# Oprah Story On Puppymills



## Gambitsgirl (Jan 14, 2007)

Hi All!
:smhelp: 

I know Oprah ran an update story on puppymills yesterday. As we all know how terrible and heartbreaking this is, there is a link I have provided from Oprah's web page that can help us encourage our individual state legislators to support this bill. Thanks for checking it out and email/call your local goverment today.

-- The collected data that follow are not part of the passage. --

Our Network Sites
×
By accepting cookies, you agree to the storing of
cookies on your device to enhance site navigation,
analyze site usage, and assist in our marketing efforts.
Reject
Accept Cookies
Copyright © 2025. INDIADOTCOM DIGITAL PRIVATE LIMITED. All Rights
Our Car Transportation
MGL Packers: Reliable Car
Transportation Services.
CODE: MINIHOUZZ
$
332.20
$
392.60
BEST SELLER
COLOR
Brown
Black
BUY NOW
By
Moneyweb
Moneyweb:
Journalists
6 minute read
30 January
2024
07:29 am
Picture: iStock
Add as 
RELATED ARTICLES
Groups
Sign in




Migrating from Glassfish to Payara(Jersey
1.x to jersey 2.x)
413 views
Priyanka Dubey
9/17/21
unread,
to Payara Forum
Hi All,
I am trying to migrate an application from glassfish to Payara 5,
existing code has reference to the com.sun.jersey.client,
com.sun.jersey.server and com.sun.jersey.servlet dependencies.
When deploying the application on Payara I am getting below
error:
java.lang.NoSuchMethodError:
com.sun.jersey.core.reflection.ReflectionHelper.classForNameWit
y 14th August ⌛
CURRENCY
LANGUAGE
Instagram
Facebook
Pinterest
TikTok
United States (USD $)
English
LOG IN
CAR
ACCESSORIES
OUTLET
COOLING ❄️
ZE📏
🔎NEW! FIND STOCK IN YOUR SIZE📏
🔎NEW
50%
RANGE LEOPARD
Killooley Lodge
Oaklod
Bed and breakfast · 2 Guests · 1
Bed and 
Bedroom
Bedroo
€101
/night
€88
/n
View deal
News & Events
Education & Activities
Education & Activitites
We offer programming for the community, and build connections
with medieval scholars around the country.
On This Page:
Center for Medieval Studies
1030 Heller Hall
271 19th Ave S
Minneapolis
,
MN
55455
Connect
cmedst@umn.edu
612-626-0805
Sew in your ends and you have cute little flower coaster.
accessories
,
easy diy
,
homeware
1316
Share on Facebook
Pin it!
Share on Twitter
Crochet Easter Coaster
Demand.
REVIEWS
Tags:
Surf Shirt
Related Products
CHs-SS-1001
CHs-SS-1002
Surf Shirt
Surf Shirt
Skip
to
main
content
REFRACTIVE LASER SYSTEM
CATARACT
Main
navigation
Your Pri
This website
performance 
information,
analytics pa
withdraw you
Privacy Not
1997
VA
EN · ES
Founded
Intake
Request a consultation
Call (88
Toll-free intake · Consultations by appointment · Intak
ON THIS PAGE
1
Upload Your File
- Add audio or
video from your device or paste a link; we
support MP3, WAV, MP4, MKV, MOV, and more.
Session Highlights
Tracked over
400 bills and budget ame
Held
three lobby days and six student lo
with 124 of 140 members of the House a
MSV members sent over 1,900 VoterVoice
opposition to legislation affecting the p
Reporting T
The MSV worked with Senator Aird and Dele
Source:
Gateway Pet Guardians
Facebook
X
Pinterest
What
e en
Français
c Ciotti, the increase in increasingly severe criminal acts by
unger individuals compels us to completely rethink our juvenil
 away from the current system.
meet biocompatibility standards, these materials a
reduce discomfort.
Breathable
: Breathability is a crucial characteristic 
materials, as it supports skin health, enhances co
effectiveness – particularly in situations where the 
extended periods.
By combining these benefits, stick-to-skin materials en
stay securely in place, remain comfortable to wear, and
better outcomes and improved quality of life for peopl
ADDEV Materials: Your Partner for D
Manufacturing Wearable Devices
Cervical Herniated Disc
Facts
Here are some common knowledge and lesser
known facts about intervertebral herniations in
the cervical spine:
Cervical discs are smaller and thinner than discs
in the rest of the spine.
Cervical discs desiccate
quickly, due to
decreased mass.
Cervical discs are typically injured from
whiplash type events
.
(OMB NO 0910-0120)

http://www2.oprah.com/tows/pastshows/20080...0507_penn.jhtml 
or go to oprah.com and follow puppy mill story

Thank you!
Misty


----------



## Max & Rocky (May 20, 2004)

Visit rescue sites on the web (breed rescue or otherwise), buy from them, contribute money to them when you can, volunteer to help a rescue in any way you can, tell your friends and family about these rescue places if they are dog lovers and perhaps get them involved in doing these things, etc...

I am sure someone who has had their coffee could think of other ideas but this is a start.

http://malteserescue.homestead.com/


----------



## KAG (Jun 1, 2006)

> Visit rescue sites on the web (breed rescue or otherwise), buy from them, contribute money to them when you can, volunteer to help a rescue in any way you can, tell your friends and family about these rescue places if they are dog lovers and perhaps get them involved in doing these things, etc...
> 
> I am sure someone who has had their coffee could think of other ideas but this is a start.
> 
> http://malteserescue.homestead.com/[/B]



Steve,
This is why I love you. You and Peg are the best!
xoxoxo


----------